== EXERCISE ==
Reproduce the text of every record below word for word, leaving out the pictures.

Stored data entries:
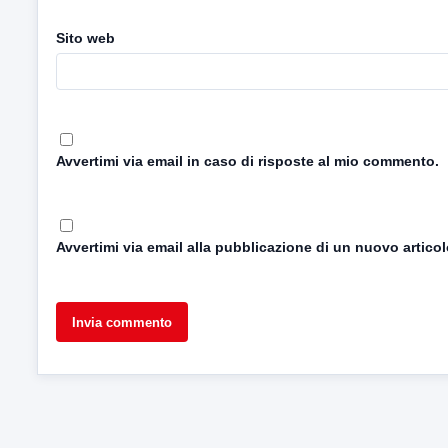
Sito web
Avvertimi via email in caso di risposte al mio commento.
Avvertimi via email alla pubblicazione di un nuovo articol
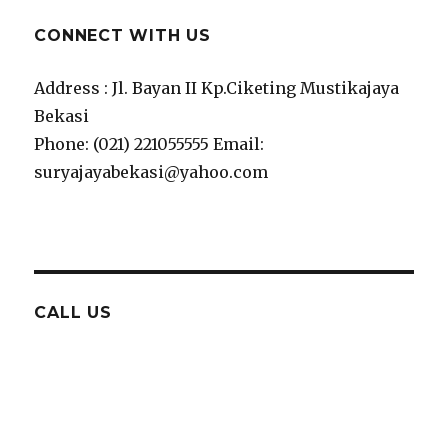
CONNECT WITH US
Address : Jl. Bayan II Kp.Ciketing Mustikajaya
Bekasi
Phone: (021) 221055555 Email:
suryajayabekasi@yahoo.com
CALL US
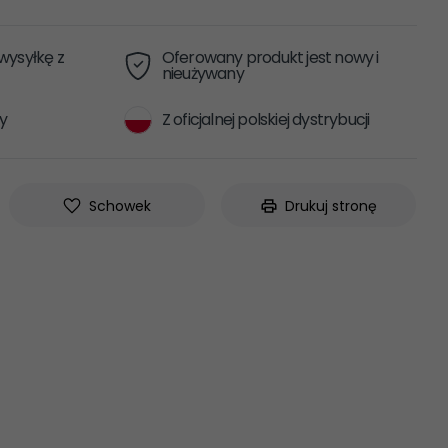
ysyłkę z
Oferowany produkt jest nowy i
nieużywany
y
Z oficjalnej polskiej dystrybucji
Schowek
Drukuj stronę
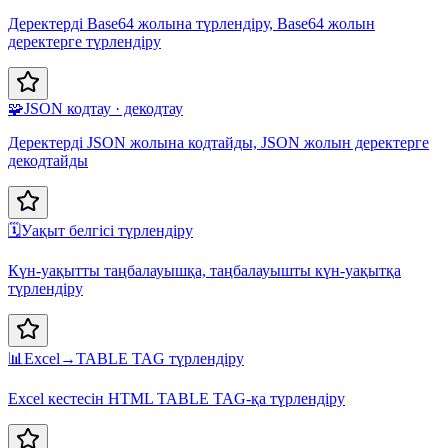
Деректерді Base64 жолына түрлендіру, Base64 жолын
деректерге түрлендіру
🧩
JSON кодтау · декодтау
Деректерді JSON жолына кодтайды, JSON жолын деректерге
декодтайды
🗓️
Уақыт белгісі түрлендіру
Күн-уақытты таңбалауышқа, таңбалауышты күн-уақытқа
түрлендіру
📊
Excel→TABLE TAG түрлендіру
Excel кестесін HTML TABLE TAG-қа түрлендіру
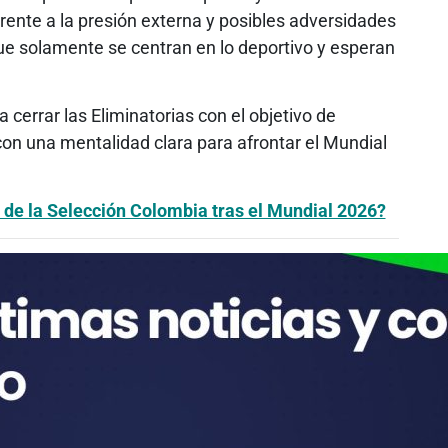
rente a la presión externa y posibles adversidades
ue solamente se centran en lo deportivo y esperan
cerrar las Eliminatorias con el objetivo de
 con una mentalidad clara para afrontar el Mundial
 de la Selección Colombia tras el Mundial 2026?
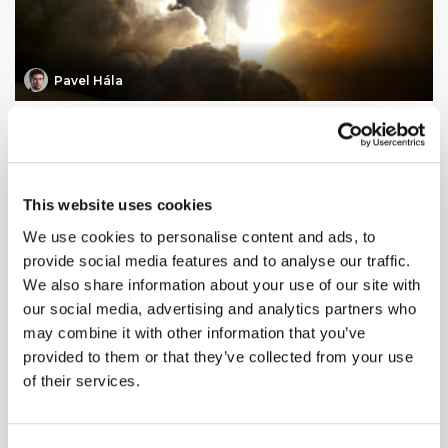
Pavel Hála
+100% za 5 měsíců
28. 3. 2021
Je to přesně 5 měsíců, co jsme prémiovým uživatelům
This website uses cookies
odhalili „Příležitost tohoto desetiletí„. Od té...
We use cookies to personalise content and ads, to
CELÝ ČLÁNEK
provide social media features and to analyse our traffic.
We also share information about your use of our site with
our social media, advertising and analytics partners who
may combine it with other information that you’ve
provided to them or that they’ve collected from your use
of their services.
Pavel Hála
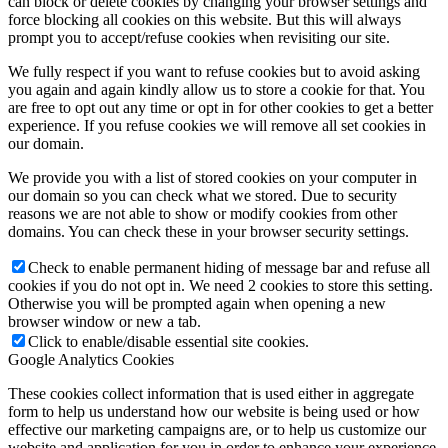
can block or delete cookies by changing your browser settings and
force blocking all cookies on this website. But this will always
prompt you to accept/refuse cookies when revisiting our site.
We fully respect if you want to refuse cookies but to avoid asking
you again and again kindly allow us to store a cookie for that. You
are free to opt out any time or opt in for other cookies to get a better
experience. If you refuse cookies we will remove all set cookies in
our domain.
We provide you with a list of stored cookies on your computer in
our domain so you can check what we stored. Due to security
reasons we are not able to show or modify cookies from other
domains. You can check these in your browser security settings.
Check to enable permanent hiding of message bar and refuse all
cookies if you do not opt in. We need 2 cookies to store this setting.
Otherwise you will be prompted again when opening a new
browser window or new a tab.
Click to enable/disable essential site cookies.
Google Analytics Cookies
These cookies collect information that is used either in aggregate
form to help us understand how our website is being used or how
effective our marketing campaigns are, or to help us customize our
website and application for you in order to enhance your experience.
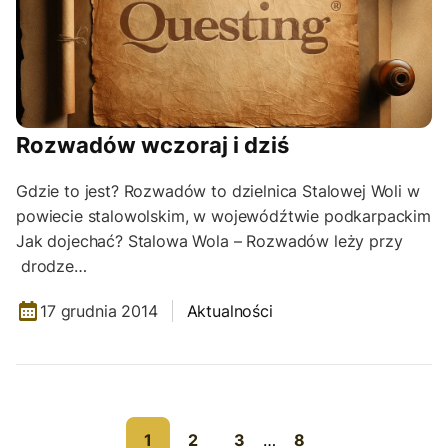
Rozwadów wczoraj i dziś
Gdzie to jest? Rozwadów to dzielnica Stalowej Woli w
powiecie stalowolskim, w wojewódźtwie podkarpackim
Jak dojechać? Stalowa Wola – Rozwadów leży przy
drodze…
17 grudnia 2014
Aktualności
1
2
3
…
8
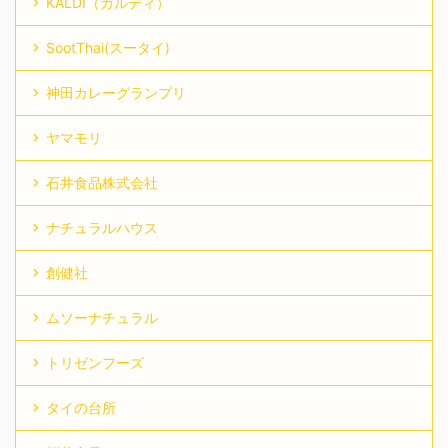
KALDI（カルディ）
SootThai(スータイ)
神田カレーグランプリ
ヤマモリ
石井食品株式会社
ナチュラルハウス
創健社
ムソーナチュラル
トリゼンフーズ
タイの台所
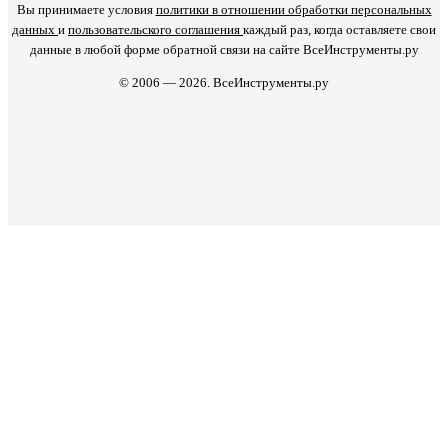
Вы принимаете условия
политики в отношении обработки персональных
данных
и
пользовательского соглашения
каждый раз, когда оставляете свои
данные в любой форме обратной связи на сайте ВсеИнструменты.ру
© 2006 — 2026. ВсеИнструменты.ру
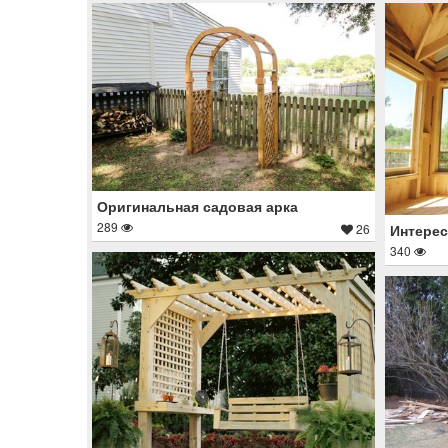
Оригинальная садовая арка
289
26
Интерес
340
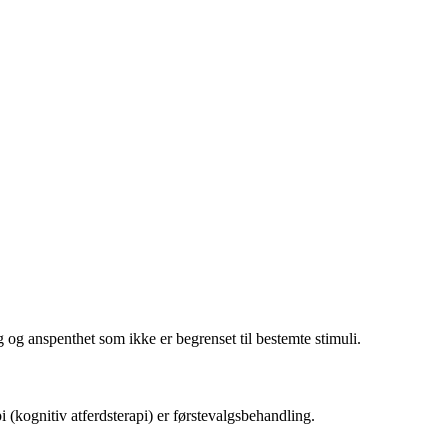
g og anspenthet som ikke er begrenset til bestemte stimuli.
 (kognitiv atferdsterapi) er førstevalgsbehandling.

== ANSWER TO THIS TASK ==
Sito web
Avvertimi via email in caso di risposte al mio commento.
Avvertimi via email alla pubblicazione di un nuovo articol
CONNECT WITH US
Address : Jl. Bayan II Kp.Ciketing Mustikajaya
Bekasi
Phone: (021) 221055555 Email:
suryajayabekasi@yahoo.com
CALL US
ysyłkę z
Oferowany produkt jest nowy i
nieużywany
y
Z oficjalnej polskiej dystrybucji
Schowek
Drukuj stronę
Деректерді Base64 жолына түрлендіру, Base64 жолын
деректерге түрлендіру
🧩
JSON кодтау · декодтау
Деректерді JSON жолына кодтайды, JSON жолын деректерге
декодтайды
🗓️
Уақыт белгісі түрлендіру
Күн-уақытты таңбалауышқа, таңбалауышты күн-уақытқа
түрлендіру
📊
Excel→TABLE TAG түрлендіру
Excel кестесін HTML TABLE TAG-қа түрлендіру
rente a la presión externa y posibles adversidades
ue solamente se centran en lo deportivo y esperan
cerrar las Eliminatorias con el objetivo de
 con una mentalidad clara para afrontar el Mundial
 de la Selección Colombia tras el Mundial 2026?
Pavel Hála
+100% za 5 měsíců
28. 3. 2021
Je to přesně 5 měsíců, co jsme prémiovým uživatelům
This website uses cookies
odhalili „Příležitost tohoto desetiletí„. Od té...
We use cookies to personalise content and ads, to
CELÝ ČLÁNEK
provide social media features and to analyse our traffic.
We also share information about your use of our site with
our social media, advertising and analytics partners who
may combine it with other information that you’ve
provided to them or that they’ve collected from your use
of their services.
Pavel Hála
can block or delete cookies by changing your browser settings and
force blocking all cookies on this website. But this will always
prompt you to accept/refuse cookies when revisiting our site.
We fully respect if you want to refuse cookies but to avoid asking
you again and again kindly allow us to store a cookie for that. You
are free to opt out any time or opt in for other cookies to get a better
experience. If you refuse cookies we will remove all set cookies in
our domain.
We provide you with a list of stored cookies on your computer in
our domain so you can check what we stored. Due to security
reasons we are not able to show or modify cookies from other
domains. You can check these in your browser security settings.
Check to enable permanent hiding of message bar and refuse all
cookies if you do not opt in. We need 2 cookies to store this setting.
Otherwise you will be prompted again when opening a new
browser window or new a tab.
Click to enable/disable essential site cookies.
Google Analytics Cookies
These cookies collect information that is used either in aggregate
form to help us understand how our website is being used or how
effective our marketing campaigns are, or to help us customize our
website and application for you in order to enhance your experience.
Rozwadów wczoraj i dziś
Gdzie to jest? Rozwadów to dzielnica Stalowej Woli w
powiecie stalowolskim, w wojewódźtwie podkarpackim
Jak dojechać? Stalowa Wola – Rozwadów leży przy
drodze…
17 grudnia 2014
Aktualności
1
2
3
…
8
KALDI（カルディ）
SootThai(スータイ)
神田カレーグランプリ
ヤマモリ
石井食品株式会社
ナチュラルハウス
創健社
ムソーナチュラル
トリゼンフーズ
タイの台所
Вы принимаете условия
политики в отношении обработки персональных
данных
и
пользовательского соглашения
каждый раз, когда оставляете свои
данные в любой форме обратной связи на сайте ВсеИнструменты.ру
© 2006 — 2026. ВсеИнструменты.ру
Оригинальная садовая арка
289
26
Интерес
340
g og anspenthet som ikke er begrenset til bestemte stimuli.
 (kognitiv atferdsterapi) er førstevalgsbehandling.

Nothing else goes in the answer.